Stored dataset items
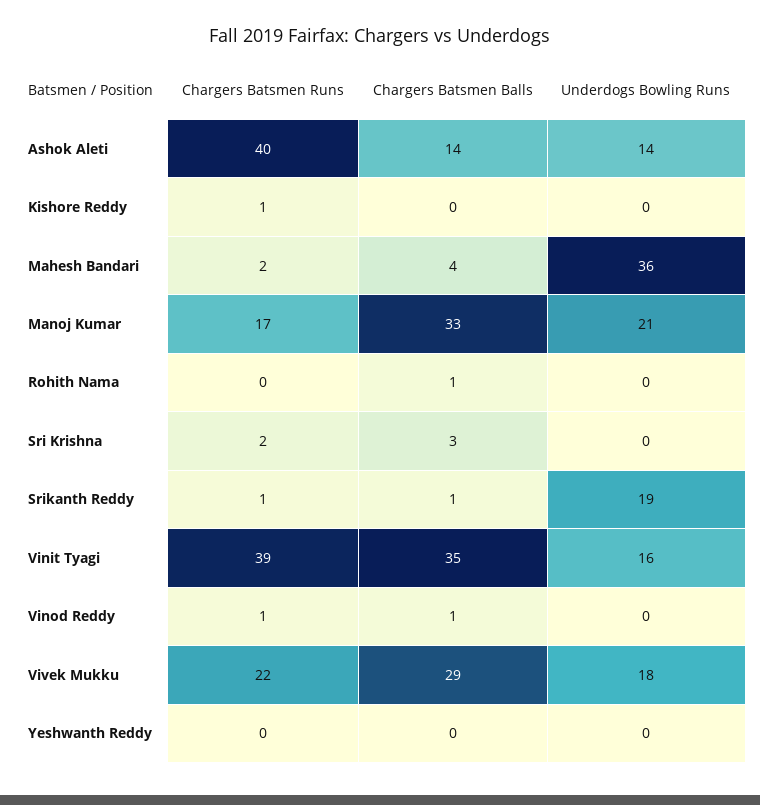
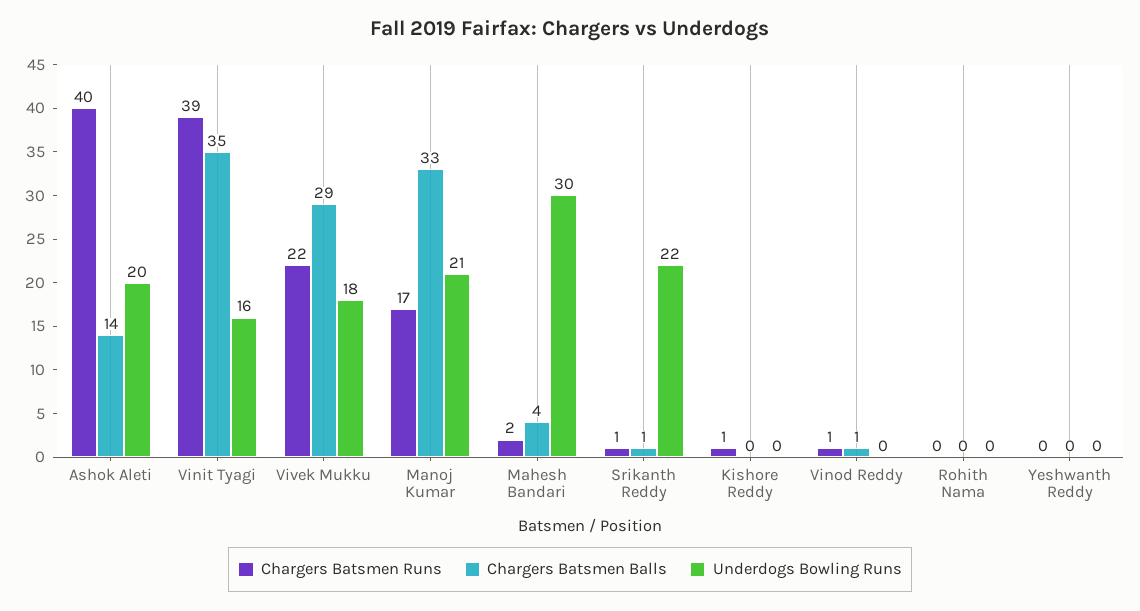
Underdogs Bowling Runs, Ashok Aleti: 14 -> 20
Underdogs Bowling Runs, Mahesh Bandari: 36 -> 30
Chargers Batsmen Balls, Rohith Nama: 1 -> 0
Chargers Batsmen Runs, Sri Krishna: 2 -> none
Chargers Batsmen Balls, Sri Krishna: 3 -> none
Underdogs Bowling Runs, Sri Krishna: 0 -> none
Underdogs Bowling Runs, Srikanth Reddy: 19 -> 22

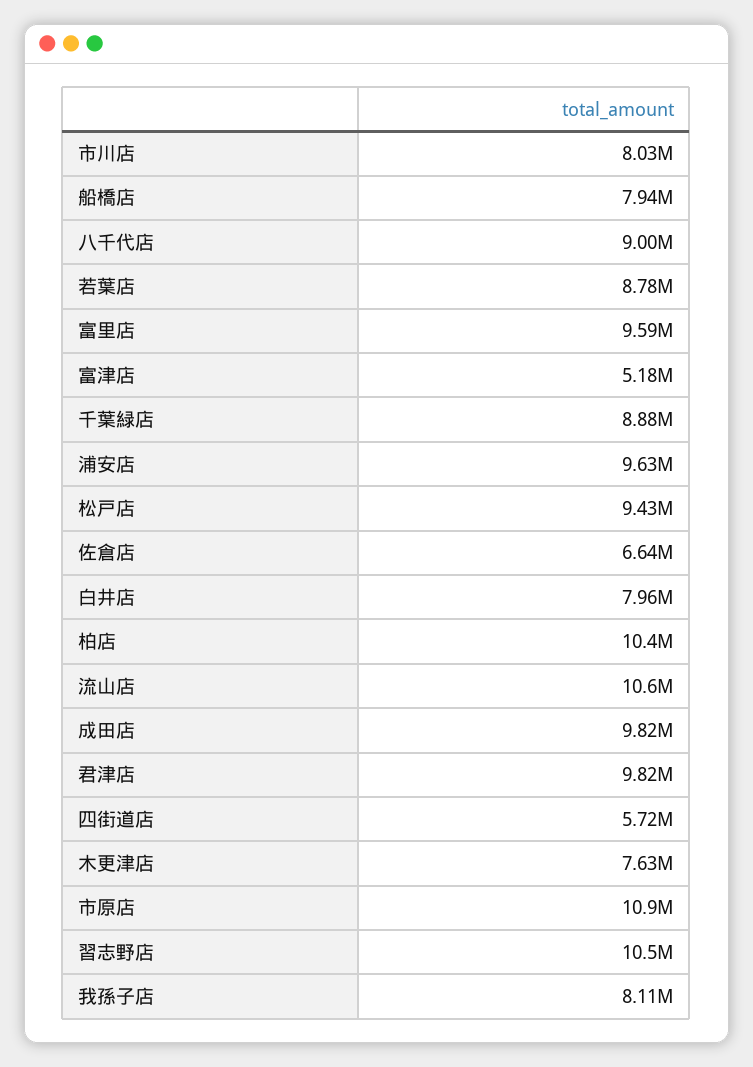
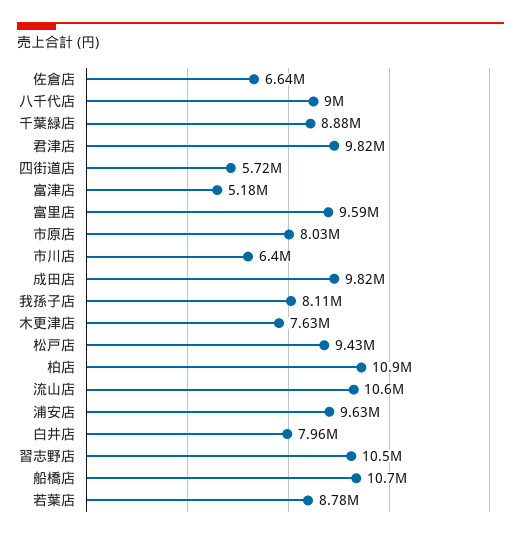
市川店: 8030000 -> 6400000
船橋店: 7940000 -> 10700000
柏店: 10400000 -> 10900000
市原店: 10900000 -> 8030000

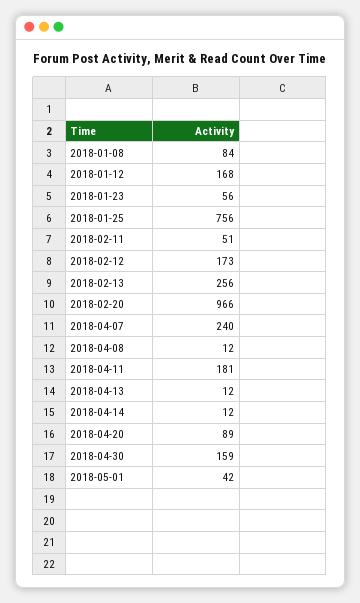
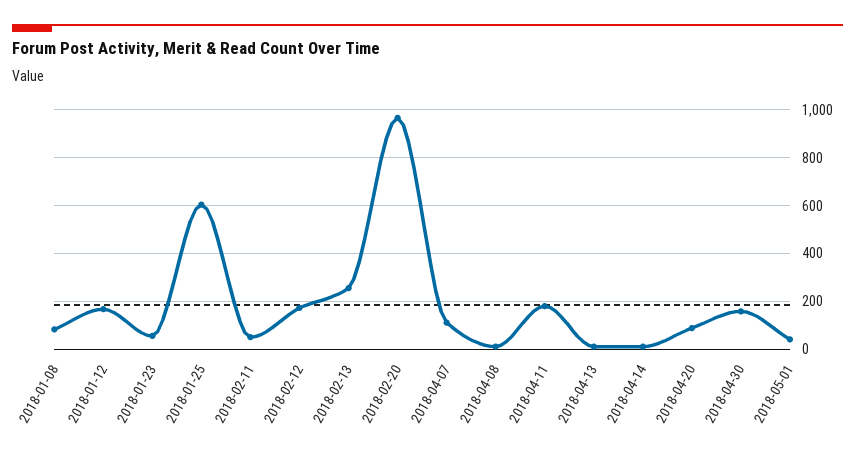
2018-01-25: 756 -> 600
2018-04-07: 240 -> 100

## [What you need to do]
Could you reproduce every record above exactly, leaving out the pictures?

## [Written reply]
Underdogs Bowling Runs, Ashok Aleti: 14 -> 20
Underdogs Bowling Runs, Mahesh Bandari: 36 -> 30
Chargers Batsmen Balls, Rohith Nama: 1 -> 0
Chargers Batsmen Runs, Sri Krishna: 2 -> none
Chargers Batsmen Balls, Sri Krishna: 3 -> none
Underdogs Bowling Runs, Sri Krishna: 0 -> none
Underdogs Bowling Runs, Srikanth Reddy: 19 -> 22

市川店: 8030000 -> 6400000
船橋店: 7940000 -> 10700000
柏店: 10400000 -> 10900000
市原店: 10900000 -> 8030000

2018-01-25: 756 -> 600
2018-04-07: 240 -> 100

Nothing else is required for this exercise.